**Work instruction**
Below are the entries. Transcribe exactly the lines from the one with "soap bottle [438,698,500,812]" through the one with "- potted plant [478,367,554,450]", ends included, and leave out all others.

▼▼▼

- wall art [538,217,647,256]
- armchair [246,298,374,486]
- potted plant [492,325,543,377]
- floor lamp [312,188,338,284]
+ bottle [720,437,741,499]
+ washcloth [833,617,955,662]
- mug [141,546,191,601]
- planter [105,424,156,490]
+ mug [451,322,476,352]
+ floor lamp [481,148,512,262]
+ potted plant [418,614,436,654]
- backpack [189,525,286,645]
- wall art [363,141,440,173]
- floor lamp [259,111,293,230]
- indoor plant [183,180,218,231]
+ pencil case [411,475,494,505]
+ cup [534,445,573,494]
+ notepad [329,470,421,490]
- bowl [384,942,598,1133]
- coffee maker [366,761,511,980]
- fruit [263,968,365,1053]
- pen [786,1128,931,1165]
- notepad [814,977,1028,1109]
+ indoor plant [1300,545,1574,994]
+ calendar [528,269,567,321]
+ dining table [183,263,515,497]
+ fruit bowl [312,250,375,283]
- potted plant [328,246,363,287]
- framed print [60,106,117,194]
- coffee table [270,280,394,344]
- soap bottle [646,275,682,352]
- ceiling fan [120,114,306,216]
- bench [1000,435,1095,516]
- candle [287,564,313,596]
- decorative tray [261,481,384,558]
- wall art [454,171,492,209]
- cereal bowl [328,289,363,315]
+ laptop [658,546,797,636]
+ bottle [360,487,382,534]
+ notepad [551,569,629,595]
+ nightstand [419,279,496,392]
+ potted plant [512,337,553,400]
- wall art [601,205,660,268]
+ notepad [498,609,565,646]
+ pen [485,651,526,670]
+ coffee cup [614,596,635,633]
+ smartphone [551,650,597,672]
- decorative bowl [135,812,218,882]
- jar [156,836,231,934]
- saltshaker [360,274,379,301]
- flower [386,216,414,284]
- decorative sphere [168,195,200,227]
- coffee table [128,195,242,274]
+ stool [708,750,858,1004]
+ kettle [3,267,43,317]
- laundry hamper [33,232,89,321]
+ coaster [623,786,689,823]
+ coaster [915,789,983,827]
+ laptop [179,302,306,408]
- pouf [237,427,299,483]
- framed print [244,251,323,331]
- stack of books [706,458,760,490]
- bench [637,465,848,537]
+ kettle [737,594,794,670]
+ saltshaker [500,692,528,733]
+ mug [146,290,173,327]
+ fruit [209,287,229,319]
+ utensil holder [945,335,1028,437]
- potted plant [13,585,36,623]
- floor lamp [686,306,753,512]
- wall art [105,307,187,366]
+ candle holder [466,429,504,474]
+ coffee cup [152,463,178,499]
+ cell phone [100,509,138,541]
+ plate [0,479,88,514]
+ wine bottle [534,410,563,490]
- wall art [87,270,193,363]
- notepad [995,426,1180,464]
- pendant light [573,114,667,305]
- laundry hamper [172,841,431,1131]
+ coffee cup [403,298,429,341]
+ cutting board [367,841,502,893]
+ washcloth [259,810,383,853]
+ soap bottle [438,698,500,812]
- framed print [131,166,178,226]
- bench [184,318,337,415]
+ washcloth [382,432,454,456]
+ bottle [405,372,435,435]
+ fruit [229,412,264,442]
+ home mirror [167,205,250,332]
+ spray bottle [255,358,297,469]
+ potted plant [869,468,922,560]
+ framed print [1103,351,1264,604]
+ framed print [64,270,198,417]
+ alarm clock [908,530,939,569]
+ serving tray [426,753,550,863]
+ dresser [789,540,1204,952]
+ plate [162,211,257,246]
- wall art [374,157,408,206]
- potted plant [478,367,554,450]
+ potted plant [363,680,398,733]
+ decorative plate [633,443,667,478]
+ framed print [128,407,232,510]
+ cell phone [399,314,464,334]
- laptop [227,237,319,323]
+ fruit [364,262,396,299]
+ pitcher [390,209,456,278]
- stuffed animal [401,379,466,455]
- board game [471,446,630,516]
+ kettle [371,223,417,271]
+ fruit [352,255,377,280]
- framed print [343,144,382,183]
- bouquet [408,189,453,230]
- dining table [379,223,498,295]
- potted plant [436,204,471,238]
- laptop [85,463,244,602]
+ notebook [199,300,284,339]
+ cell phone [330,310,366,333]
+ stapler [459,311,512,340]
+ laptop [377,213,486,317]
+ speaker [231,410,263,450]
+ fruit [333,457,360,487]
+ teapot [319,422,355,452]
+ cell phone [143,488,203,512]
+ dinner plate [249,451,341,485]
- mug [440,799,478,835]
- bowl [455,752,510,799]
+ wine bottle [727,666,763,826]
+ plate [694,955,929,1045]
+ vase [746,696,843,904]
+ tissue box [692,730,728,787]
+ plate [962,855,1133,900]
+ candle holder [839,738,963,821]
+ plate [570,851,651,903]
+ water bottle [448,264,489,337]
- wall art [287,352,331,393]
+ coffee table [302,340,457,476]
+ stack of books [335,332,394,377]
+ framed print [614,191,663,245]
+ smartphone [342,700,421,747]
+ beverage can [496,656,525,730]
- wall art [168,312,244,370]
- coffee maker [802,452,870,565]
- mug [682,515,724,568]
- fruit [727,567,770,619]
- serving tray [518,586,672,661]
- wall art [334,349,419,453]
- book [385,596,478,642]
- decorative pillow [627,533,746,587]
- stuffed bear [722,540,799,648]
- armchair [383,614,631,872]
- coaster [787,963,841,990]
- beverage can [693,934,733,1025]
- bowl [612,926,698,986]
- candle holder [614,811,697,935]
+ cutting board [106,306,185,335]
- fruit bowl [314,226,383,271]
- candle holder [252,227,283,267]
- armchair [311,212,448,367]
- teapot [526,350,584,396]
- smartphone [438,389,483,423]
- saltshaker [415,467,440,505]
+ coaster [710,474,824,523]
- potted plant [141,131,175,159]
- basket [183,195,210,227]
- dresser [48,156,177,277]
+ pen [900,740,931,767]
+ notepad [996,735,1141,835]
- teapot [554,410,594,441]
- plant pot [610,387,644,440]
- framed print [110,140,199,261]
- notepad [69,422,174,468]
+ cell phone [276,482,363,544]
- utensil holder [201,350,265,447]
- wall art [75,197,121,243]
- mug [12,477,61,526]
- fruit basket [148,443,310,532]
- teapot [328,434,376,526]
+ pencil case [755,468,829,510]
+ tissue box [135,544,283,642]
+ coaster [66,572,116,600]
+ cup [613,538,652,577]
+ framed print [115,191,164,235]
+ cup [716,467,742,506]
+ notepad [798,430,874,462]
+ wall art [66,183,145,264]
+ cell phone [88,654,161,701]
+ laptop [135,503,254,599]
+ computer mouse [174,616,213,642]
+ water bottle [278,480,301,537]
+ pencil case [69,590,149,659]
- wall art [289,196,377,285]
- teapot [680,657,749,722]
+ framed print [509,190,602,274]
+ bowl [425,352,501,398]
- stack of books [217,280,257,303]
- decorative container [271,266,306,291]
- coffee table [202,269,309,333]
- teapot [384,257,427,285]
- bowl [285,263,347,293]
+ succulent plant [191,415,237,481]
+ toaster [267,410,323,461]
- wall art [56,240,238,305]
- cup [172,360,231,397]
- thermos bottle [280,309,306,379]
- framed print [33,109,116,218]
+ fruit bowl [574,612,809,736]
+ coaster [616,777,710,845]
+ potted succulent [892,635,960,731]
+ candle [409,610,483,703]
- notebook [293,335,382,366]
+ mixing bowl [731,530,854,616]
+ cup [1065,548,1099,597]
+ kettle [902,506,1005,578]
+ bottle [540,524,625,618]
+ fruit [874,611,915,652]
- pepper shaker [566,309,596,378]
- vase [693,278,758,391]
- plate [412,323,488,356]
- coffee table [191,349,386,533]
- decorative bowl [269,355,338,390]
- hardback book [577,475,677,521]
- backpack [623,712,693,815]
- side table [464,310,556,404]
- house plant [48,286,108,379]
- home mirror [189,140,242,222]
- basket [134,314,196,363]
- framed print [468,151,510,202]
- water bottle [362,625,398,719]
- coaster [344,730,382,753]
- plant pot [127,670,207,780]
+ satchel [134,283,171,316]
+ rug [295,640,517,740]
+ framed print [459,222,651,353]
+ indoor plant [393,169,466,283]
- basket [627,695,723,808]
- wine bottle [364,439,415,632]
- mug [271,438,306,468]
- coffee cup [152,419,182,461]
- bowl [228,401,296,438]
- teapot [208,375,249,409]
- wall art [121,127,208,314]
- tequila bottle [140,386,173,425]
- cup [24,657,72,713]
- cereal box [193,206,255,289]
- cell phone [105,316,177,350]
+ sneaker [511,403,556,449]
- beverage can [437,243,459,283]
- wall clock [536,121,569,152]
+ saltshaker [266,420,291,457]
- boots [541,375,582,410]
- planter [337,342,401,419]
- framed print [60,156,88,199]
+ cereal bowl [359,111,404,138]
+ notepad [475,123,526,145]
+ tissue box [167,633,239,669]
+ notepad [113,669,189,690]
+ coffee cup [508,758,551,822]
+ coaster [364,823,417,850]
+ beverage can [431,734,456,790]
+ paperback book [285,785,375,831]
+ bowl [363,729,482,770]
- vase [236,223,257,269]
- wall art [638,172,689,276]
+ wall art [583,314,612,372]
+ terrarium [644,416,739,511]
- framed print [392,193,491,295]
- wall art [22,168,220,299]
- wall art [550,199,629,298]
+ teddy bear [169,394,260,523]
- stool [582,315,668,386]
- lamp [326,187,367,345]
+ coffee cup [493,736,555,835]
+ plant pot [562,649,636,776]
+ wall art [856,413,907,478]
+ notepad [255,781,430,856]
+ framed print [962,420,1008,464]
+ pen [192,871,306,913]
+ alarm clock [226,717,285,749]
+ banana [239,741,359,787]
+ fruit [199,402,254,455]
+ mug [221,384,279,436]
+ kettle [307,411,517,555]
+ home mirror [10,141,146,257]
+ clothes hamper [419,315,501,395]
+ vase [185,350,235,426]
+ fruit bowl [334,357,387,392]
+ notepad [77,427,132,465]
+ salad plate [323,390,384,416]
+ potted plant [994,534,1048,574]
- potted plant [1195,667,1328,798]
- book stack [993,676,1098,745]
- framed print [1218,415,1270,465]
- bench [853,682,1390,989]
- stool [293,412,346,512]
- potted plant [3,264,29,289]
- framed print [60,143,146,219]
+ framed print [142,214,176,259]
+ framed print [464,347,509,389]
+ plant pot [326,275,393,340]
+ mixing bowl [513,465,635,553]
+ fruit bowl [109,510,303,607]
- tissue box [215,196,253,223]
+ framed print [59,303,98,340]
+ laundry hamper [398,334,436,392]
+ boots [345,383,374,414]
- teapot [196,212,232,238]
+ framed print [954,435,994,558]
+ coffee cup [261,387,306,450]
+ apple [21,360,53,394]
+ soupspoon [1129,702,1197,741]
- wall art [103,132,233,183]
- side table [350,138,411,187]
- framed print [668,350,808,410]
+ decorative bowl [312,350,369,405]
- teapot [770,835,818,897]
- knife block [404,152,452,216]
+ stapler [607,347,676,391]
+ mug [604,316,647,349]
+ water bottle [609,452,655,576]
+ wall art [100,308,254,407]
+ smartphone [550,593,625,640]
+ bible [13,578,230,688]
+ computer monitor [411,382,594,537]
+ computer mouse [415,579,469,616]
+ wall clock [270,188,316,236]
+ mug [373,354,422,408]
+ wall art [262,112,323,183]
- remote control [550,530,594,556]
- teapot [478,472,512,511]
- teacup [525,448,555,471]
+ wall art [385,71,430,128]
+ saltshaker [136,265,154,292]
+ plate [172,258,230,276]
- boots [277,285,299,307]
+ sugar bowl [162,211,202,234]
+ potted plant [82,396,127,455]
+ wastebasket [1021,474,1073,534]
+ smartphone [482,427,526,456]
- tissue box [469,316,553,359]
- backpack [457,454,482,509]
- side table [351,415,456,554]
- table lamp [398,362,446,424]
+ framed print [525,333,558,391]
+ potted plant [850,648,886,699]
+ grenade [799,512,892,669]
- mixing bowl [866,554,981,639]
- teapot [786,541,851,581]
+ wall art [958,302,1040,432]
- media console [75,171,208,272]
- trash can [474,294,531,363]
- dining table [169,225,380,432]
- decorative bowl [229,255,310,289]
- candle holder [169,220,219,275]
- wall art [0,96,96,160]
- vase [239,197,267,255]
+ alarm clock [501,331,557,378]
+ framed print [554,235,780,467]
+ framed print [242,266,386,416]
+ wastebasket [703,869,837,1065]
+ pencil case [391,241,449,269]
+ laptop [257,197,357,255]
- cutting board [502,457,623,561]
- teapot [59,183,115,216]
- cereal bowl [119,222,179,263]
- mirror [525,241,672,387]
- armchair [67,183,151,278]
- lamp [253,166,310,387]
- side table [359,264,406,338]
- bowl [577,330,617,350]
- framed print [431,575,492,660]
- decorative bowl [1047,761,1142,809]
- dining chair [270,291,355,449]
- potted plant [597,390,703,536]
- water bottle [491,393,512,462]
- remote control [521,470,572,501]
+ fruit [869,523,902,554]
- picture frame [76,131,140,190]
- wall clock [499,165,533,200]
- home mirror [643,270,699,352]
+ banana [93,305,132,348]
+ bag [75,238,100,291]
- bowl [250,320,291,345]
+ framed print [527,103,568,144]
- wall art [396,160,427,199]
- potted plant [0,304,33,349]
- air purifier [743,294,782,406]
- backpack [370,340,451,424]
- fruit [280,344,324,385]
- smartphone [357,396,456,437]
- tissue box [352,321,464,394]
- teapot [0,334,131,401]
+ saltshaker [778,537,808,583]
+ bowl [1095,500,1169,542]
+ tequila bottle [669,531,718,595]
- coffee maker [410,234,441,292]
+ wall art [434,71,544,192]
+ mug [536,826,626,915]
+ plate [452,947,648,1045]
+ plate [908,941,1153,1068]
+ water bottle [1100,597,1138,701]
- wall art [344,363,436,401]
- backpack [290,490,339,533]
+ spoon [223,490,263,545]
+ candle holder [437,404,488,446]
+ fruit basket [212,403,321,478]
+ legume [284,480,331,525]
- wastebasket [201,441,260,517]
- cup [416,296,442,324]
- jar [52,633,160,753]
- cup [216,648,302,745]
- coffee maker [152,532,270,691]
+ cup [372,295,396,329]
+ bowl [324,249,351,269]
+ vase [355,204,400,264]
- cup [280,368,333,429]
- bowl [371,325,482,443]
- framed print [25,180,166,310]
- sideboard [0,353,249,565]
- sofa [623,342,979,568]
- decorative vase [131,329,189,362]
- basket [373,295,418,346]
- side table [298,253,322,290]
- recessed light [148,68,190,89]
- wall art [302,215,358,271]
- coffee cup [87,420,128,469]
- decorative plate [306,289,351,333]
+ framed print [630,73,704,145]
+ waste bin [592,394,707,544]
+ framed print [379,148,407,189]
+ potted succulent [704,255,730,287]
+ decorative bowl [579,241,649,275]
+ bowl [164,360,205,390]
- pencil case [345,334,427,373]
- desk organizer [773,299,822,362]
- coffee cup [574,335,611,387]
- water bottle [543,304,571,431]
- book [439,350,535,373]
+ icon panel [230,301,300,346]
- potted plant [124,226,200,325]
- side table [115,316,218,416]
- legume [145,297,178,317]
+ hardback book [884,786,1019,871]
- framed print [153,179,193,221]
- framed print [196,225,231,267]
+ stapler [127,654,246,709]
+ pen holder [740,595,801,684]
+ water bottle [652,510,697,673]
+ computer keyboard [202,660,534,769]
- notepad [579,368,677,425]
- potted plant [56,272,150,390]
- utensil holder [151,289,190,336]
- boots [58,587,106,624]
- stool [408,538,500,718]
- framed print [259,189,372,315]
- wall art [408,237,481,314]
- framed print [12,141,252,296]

▲▲▲

**Answer for this exercise**
+ soap bottle [438,698,500,812]
- framed print [131,166,178,226]
- bench [184,318,337,415]
+ washcloth [382,432,454,456]
+ bottle [405,372,435,435]
+ fruit [229,412,264,442]
+ home mirror [167,205,250,332]
+ spray bottle [255,358,297,469]
+ potted plant [869,468,922,560]
+ framed print [1103,351,1264,604]
+ framed print [64,270,198,417]
+ alarm clock [908,530,939,569]
+ serving tray [426,753,550,863]
+ dresser [789,540,1204,952]
+ plate [162,211,257,246]
- wall art [374,157,408,206]
- potted plant [478,367,554,450]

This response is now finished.